Edinburgh Fringe 2011
A musical about anti-semitism in the second world war is not one of the more obvious crowd-pleasers. Also it turns out to be being performed by eighteen teenagers from a Quaker academy in New York. The scene seems to be set for a mawkish or meretricious evening. That We Didn’t Have Time to be Scared surpasses all expectations is partly the strength and interest of the piece, and the surprising clarity of its staging, but as much to do with the pleasure of seeing this young cast invest so much honesty in their telling of a story so alien to their own experience. Seeing the show through their eyes is as fascinating as seeing it through ones own.
This musical (really more a play with songs) is based on the diaries of two sisters, Inge and Lucy (one of whom was in attendance) who were chased by the tide of anti-semitism from Austria to Britain and then to Trinidad during the war in an attempt to keep them out of harms way. While the two sisters (played by Maia Collier and Elizabeth Sharpe-Levine) look back, they see their younger selves (Julia Newitt and Gloria Fortuna) and various of their friends and family.

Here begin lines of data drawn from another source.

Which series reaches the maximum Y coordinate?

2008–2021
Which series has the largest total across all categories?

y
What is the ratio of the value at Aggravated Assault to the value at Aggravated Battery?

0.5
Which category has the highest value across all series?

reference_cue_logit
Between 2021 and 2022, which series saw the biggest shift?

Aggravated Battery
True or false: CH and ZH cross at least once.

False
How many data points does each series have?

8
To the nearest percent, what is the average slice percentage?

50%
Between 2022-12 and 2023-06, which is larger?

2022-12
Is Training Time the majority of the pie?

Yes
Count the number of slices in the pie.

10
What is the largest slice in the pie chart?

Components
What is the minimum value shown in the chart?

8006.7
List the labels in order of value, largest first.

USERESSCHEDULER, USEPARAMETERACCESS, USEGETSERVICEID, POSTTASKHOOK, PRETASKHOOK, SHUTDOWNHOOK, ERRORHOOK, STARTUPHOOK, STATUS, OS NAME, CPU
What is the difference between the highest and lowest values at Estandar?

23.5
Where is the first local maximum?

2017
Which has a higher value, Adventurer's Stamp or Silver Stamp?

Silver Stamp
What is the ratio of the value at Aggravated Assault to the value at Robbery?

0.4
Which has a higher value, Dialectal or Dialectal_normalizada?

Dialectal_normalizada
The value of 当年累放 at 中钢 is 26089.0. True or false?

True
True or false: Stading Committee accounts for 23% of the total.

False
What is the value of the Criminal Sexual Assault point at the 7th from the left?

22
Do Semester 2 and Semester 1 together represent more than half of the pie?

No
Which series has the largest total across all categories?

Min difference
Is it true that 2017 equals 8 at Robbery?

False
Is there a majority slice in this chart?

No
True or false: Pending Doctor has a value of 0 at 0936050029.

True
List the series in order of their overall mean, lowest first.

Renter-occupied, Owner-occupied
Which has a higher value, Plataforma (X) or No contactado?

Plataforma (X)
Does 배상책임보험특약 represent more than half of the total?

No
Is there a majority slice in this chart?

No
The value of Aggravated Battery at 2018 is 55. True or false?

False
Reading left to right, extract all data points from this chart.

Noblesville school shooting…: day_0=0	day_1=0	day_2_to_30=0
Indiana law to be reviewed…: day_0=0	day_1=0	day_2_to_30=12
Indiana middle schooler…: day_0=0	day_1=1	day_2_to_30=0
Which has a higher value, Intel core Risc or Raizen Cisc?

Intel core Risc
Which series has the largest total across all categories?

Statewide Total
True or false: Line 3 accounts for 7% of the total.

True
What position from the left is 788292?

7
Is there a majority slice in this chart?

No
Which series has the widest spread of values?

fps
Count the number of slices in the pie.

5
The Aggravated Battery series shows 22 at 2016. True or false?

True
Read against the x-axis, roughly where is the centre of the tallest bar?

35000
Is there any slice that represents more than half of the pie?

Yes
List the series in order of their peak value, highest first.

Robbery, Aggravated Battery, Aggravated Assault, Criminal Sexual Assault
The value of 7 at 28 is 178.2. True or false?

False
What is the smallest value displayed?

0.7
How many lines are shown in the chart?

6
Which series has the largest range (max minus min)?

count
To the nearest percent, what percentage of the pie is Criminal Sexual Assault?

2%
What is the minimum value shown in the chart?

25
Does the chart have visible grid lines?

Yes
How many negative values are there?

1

This is all brought briskly to life in a staging by the writers Tracey Foster and Andrew Geha, perhaps the most impressive non-professional staging I’ve seen at the Fringe in recent years.
Its strongest passages are moments of subtle understatement. Early on, the family try to find a home at a time and place where there is clearly to be no room at the inn. They assure someone “we won’t be a burden on anyone”. Towards the end, the girls’ father, clearly dying, tells them “Everything will be fine”. “I believed him”, one sister tells us. “I didn’t” says the other, quietly.
Geha’s songs, commendably sung and performed by the composer on a piano (with an often superfluous guitarist), are melodic mid-tempo ballads with an unexpected 70s rock tinge – rather closer to Godspell than to Fiddler on the Roof. They largely allow a dramatic mood to be expanded rather than the story to be developed. In that sense, the songs accompany the play rather than integrate with it like a more typical musical. Only the finale, “Home”, an up-tempo happy ending number, rings false in an otherwise well judged collection of songs.
There are two real pleasures that one hopes to find at the Edinburgh Fringe. The first is a production which takes risks; the second is one which finds an audience. Seeing a musical about children in the second world war while sitting in a capacity audience, We Didn’t Have Time to Be Scared achieves both and does so with commendable delicacy and honesty.
It was a delight to see them having such a triumph with it.